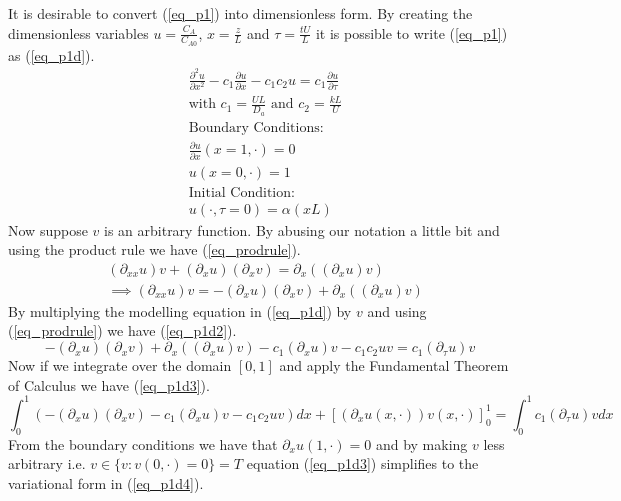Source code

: \documentclass[11pt,fleqn]{article}
\theoremstyle{defstyle}
\begin{document}
It is desirable to convert (\ref{eq_p1}) into dimensionless form. By creating the dimensionless variables $u=\frac{C_A}{C_{A0}}$, $x = \frac{z}{L}$ and $\tau = \frac{tU}{L}$ it is possible to write (\ref{eq_p1}) as (\ref{eq_p1d}).
\begin{equation}
\begin{aligned}
&\frac{\partial^2 u}{\partial x^2} - c_1 \frac{\partial u}{\partial x} - c_1c_2u = 
c_1\frac{\partial u}{\partial \tau} \\
&\text{with } c_1 = \frac{UL}{D_a} \text{ and } c_2 = \frac{kL}{U} \\
&\text{Boundary Conditions:} \\
&\frac{\partial u}{\partial x}(x=1, \cdot) = 0\\
&u(x=0, \cdot) = 1 \\
&\text{Initial Condition:} \\
& u(\cdot, \tau = 0) = \alpha(xL)
\end{aligned}
\label{eq_p1d}
\end{equation}
Now suppose $v$ is an arbitrary function. By abusing our notation a little bit and using the product rule we have (\ref{eq_prodrule}).
\begin{equation}
\begin{aligned}
&(\partial_{xx}u)v + (\partial_xu)(\partial_xv) = \partial_x( (\partial_xu)v)\\
&\implies (\partial_{xx}u)v = -(\partial_xu)(\partial_xv) + \partial_x( (\partial_xu)v)
\end{aligned}
\label{eq_prodrule}
\end{equation}
By multiplying the modelling equation in (\ref{eq_p1d}) by $v$ and using (\ref{eq_prodrule}) we have (\ref{eq_p1d2}).
\begin{equation}
 -(\partial_xu)(\partial_xv) + \partial_x( (\partial_xu)v) - c_1(\partial_xu)v - c_1c_2uv = c_1(\partial_{\tau}u)v 
\label{eq_p1d2}
\end{equation}
Now if we integrate over the domain $[0, 1]$ and apply the Fundamental Theorem of Calculus we have (\ref{eq_p1d3}).
\begin{equation}
\int_0^1 (-(\partial_xu)(\partial_xv) - c_1(\partial_xu)v - c_1c_2uv)dx + [(\partial_xu(x, \cdot))v(x, \cdot)]^1_0 = \int^1_0 c_1(\partial_{\tau}u)v dx
\label{eq_p1d3}
\end{equation}
From the boundary conditions we have that $\partial_xu(1,\cdot)=0$ and by making $v$ less arbitrary i.e. $v \in \{v : v(0, \cdot)=0 \} = T$ equation (\ref{eq_p1d3}) simplifies to the variational form in (\ref{eq_p1d4}).
\end{document}
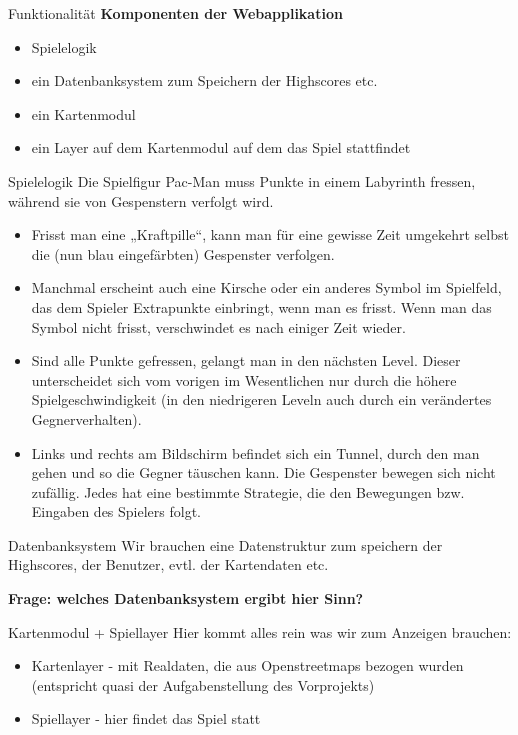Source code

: \documentclass{beamer}
\begin{document}
\begin{frame}{Funktionalität}
\textbf{Komponenten der Webapplikation}
\begin{itemize}
\item Spielelogik
\item ein
Datenbanksystem zum Speichern der Highscores etc. 
\item ein Kartenmodul
\item ein Layer auf dem Kartenmodul auf dem das Spiel stattfindet
\end{itemize}
\end{frame}
\begin{frame}{Spielelogik}
Die Spielfigur Pac-Man muss Punkte in einem Labyrinth fressen, während sie von Gespenstern verfolgt wird.
\begin{itemize}
\item Frisst man eine „Kraftpille“, kann man für eine gewisse Zeit umgekehrt selbst die (nun blau eingefärbten) Gespenster verfolgen.
\item Manchmal erscheint auch eine Kirsche oder ein anderes Symbol im Spielfeld, das dem Spieler Extrapunkte einbringt, wenn man es frisst.
  Wenn man das Symbol nicht frisst, verschwindet es nach einiger Zeit wieder.
  \item Sind alle Punkte gefressen, gelangt man in den nächsten Level. Dieser unterscheidet sich vom vorigen im Wesentlichen nur durch die höhere Spielgeschwindigkeit (in den niedrigeren Leveln auch durch ein verändertes Gegnerverhalten).
\item
Links und rechts am Bildschirm befindet sich ein Tunnel, durch den man gehen und so die Gegner täuschen kann. Die Gespenster bewegen sich nicht zufällig. Jedes hat eine bestimmte Strategie, die den Bewegungen bzw. Eingaben des Spielers folgt.
\end{itemize}
\end{frame}
\begin{frame}{Datenbanksystem}
Wir brauchen eine Datenstruktur zum speichern der Highscores, der Benutzer, evtl. der Kartendaten etc.
\par\bigskip
\textbf{Frage: welches Datenbanksystem ergibt hier Sinn?}
\end{frame}
\begin{frame}{Kartenmodul + Spiellayer}
Hier kommt alles rein was wir zum Anzeigen brauchen:
\begin{itemize}
\item Kartenlayer - mit Realdaten, die aus Openstreetmaps bezogen wurden (entspricht quasi der Aufgabenstellung des Vorprojekts)
\item Spiellayer - hier findet das Spiel statt 
\end{itemize}
\end{frame}
\end{document}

——————

- [WHAT THE TASK REQUIRES] Your reply should consist only of the lines from the one containing "Aufgabenstellung des Vorprojekts)" through the last line of the records, each reproduced exactly.

- [EXERCISE RESULT]
\item Kartenlayer - mit Realdaten, die aus Openstreetmaps bezogen wurden (entspricht quasi der Aufgabenstellung des Vorprojekts)
\item Spiellayer - hier findet das Spiel statt 
\end{itemize}
\end{frame}
\end{document}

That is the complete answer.